Dataset entries:

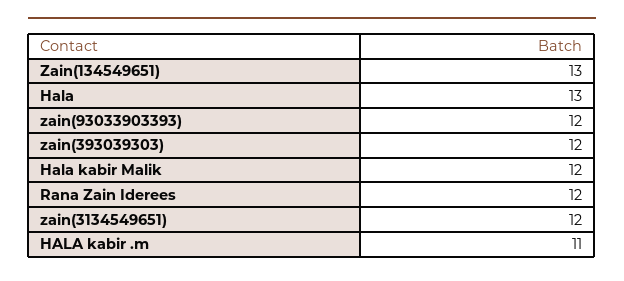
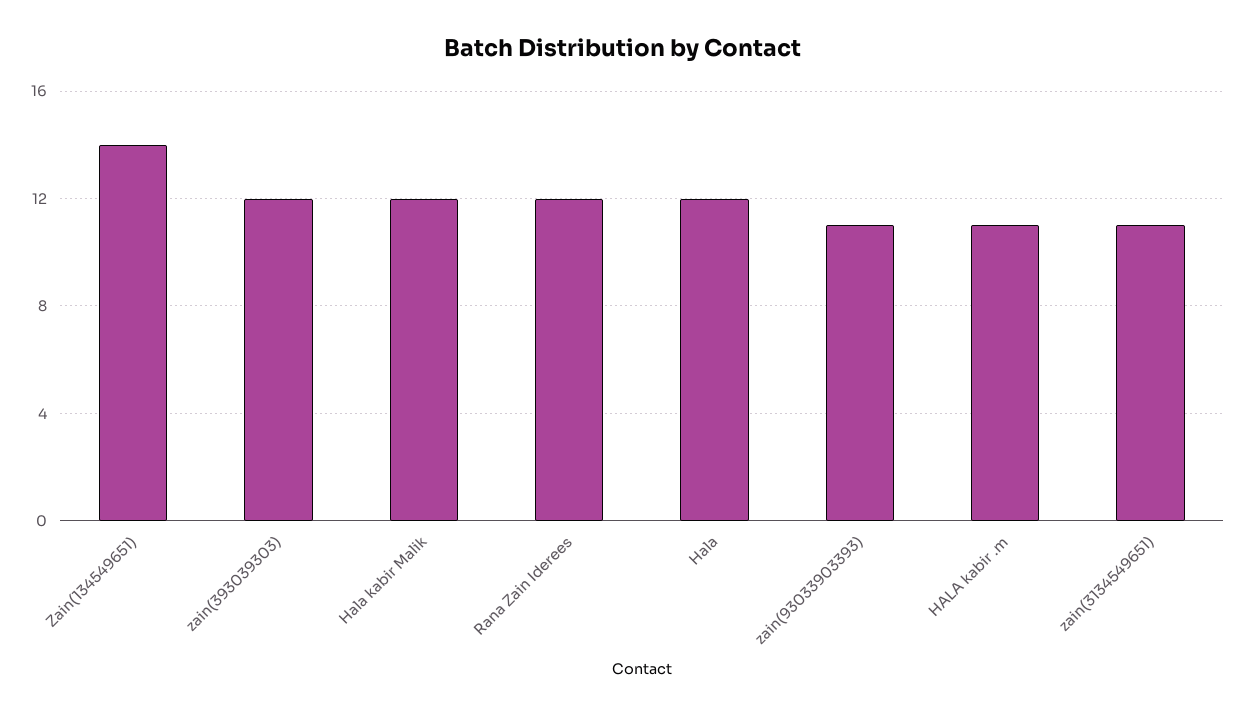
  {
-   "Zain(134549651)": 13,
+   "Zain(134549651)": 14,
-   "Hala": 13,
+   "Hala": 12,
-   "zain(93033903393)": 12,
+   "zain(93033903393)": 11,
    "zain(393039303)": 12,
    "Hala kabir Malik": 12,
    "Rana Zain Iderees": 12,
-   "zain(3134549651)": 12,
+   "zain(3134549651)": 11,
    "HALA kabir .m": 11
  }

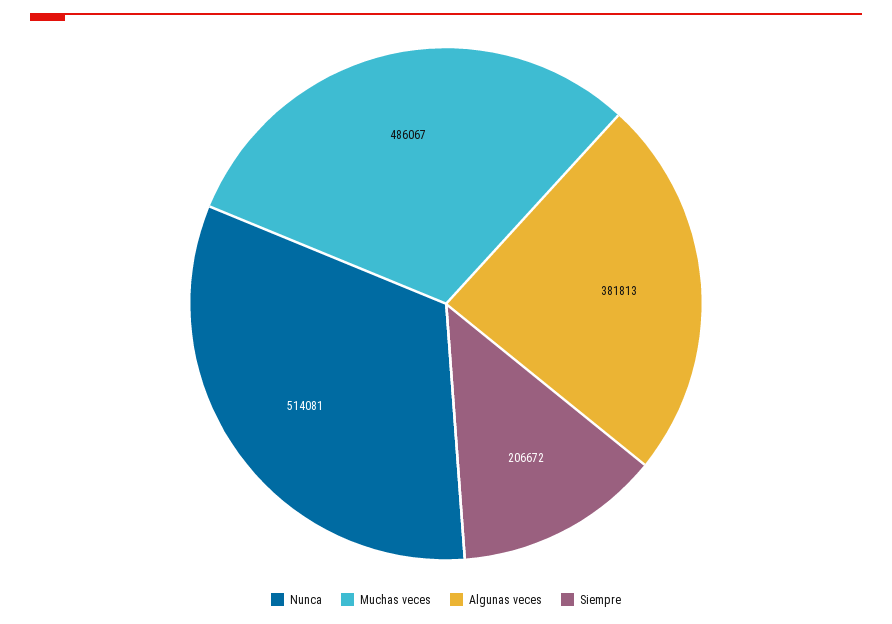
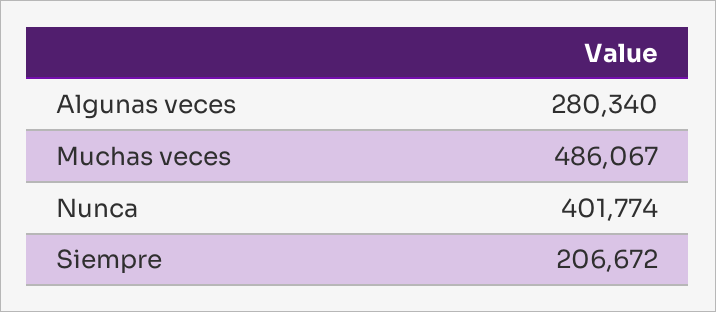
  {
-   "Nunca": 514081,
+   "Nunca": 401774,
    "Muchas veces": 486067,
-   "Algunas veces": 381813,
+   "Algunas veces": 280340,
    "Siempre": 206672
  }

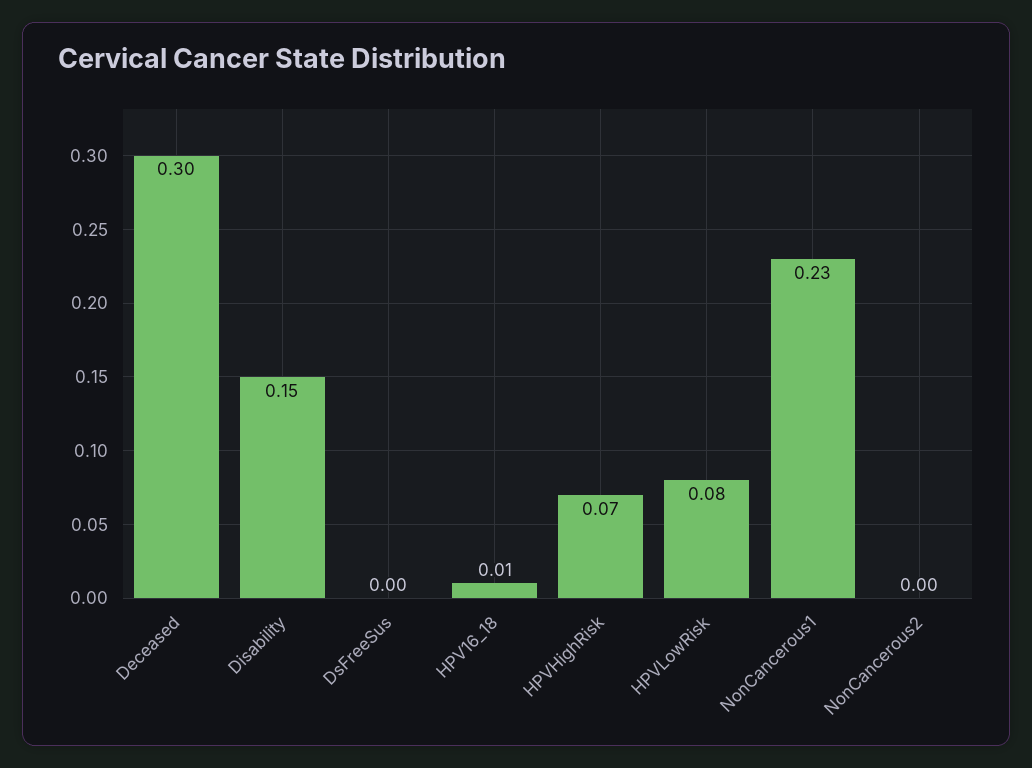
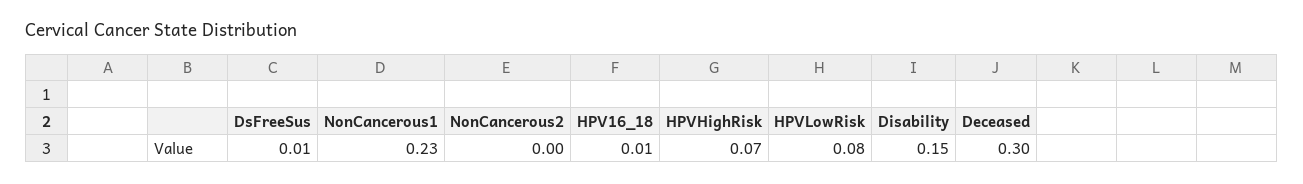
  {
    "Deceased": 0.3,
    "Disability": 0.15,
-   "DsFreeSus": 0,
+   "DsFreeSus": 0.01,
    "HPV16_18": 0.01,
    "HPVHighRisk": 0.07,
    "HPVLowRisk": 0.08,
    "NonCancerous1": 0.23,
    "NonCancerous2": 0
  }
--
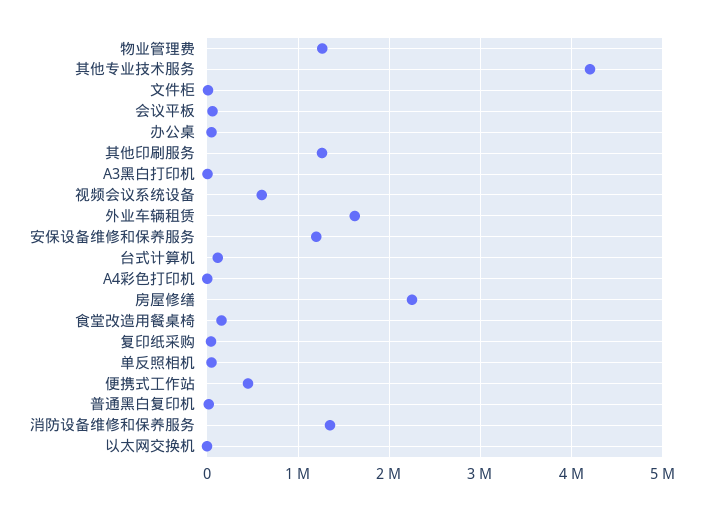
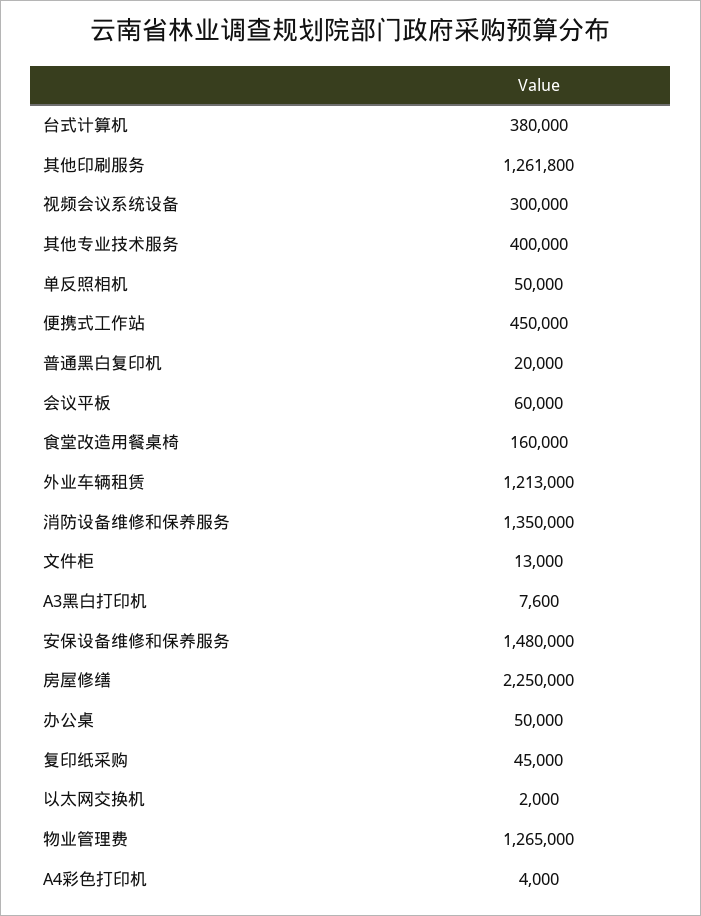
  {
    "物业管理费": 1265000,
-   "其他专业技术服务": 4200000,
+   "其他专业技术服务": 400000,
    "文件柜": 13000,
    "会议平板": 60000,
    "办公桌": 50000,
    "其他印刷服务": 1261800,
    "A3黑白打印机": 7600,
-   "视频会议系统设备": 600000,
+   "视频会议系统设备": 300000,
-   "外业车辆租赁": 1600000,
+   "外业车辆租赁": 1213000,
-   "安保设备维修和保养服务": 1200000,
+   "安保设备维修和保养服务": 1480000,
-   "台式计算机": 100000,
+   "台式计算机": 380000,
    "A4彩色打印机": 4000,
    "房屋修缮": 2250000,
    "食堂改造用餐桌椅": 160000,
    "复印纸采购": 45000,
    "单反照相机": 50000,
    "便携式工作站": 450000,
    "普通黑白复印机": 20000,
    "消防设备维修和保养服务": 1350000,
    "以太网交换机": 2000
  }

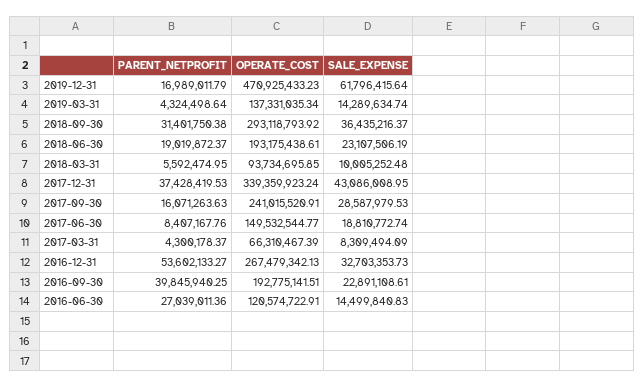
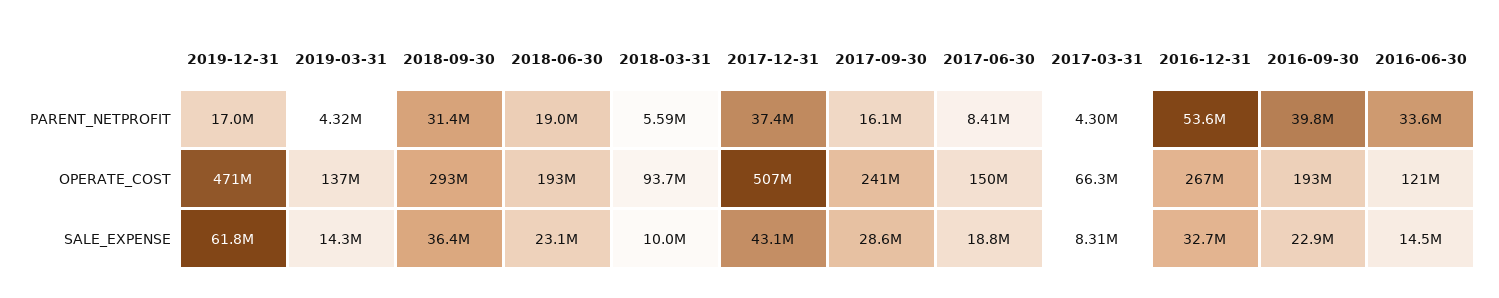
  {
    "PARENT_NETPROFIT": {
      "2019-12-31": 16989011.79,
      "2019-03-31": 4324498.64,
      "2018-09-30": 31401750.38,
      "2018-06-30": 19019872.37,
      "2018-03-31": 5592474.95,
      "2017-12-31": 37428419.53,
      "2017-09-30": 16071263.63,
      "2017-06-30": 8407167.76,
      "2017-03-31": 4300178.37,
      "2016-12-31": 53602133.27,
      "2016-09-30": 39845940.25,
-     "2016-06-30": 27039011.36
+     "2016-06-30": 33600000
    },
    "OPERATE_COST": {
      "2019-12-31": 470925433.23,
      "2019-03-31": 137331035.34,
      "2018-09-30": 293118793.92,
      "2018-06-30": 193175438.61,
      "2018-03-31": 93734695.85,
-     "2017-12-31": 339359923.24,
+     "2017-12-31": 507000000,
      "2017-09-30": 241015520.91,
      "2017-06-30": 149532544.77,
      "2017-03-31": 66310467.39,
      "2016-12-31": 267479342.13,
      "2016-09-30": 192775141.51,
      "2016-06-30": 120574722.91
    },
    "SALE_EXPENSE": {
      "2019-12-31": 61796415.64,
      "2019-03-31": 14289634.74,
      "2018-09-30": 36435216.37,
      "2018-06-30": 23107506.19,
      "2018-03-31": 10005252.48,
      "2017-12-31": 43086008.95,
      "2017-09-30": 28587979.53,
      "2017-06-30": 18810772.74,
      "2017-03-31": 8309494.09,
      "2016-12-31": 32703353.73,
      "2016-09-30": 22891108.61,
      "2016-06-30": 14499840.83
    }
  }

- **ASSIGNED TASK**
Working through the records, find each line containing the word "Algunas" and copy it.

- **RESPONSE BOX**
-   "Algunas veces": 381813,
+   "Algunas veces": 280340,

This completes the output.